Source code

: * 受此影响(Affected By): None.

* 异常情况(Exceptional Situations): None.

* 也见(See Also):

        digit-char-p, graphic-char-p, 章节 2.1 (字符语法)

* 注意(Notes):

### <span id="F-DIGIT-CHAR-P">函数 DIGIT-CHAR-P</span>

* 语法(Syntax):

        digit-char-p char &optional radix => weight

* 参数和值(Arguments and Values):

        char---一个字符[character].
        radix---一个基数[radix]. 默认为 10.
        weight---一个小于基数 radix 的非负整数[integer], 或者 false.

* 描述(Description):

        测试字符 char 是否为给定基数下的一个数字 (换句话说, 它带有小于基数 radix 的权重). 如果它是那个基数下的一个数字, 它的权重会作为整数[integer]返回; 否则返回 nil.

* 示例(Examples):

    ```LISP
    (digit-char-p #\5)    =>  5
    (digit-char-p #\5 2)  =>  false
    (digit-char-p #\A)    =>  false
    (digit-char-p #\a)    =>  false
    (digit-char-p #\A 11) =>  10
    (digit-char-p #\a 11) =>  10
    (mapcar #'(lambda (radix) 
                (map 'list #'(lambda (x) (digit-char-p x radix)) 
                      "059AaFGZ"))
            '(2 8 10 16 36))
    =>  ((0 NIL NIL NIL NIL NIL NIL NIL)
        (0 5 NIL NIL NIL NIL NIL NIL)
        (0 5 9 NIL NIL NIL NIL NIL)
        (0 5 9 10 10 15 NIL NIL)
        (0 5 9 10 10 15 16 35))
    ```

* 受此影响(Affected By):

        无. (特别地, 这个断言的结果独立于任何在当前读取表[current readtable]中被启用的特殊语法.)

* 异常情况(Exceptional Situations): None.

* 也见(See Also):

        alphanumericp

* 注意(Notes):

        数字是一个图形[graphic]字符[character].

++++

The full material has to be written out again exactly as shown.

OUTPUT:
Source code

: * 受此影响(Affected By): None.

* 异常情况(Exceptional Situations): None.

* 也见(See Also):

        digit-char-p, graphic-char-p, 章节 2.1 (字符语法)

* 注意(Notes):

### <span id="F-DIGIT-CHAR-P">函数 DIGIT-CHAR-P</span>

* 语法(Syntax):

        digit-char-p char &optional radix => weight

* 参数和值(Arguments and Values):

        char---一个字符[character].
        radix---一个基数[radix]. 默认为 10.
        weight---一个小于基数 radix 的非负整数[integer], 或者 false.

* 描述(Description):

        测试字符 char 是否为给定基数下的一个数字 (换句话说, 它带有小于基数 radix 的权重). 如果它是那个基数下的一个数字, 它的权重会作为整数[integer]返回; 否则返回 nil.

* 示例(Examples):

    ```LISP
    (digit-char-p #\5)    =>  5
    (digit-char-p #\5 2)  =>  false
    (digit-char-p #\A)    =>  false
    (digit-char-p #\a)    =>  false
    (digit-char-p #\A 11) =>  10
    (digit-char-p #\a 11) =>  10
    (mapcar #'(lambda (radix) 
                (map 'list #'(lambda (x) (digit-char-p x radix)) 
                      "059AaFGZ"))
            '(2 8 10 16 36))
    =>  ((0 NIL NIL NIL NIL NIL NIL NIL)
        (0 5 NIL NIL NIL NIL NIL NIL)
        (0 5 9 NIL NIL NIL NIL NIL)
        (0 5 9 10 10 15 NIL NIL)
        (0 5 9 10 10 15 16 35))
    ```

* 受此影响(Affected By):

        无. (特别地, 这个断言的结果独立于任何在当前读取表[current readtable]中被启用的特殊语法.)

* 异常情况(Exceptional Situations): None.

* 也见(See Also):

        alphanumericp

* 注意(Notes):

        数字是一个图形[graphic]字符[character].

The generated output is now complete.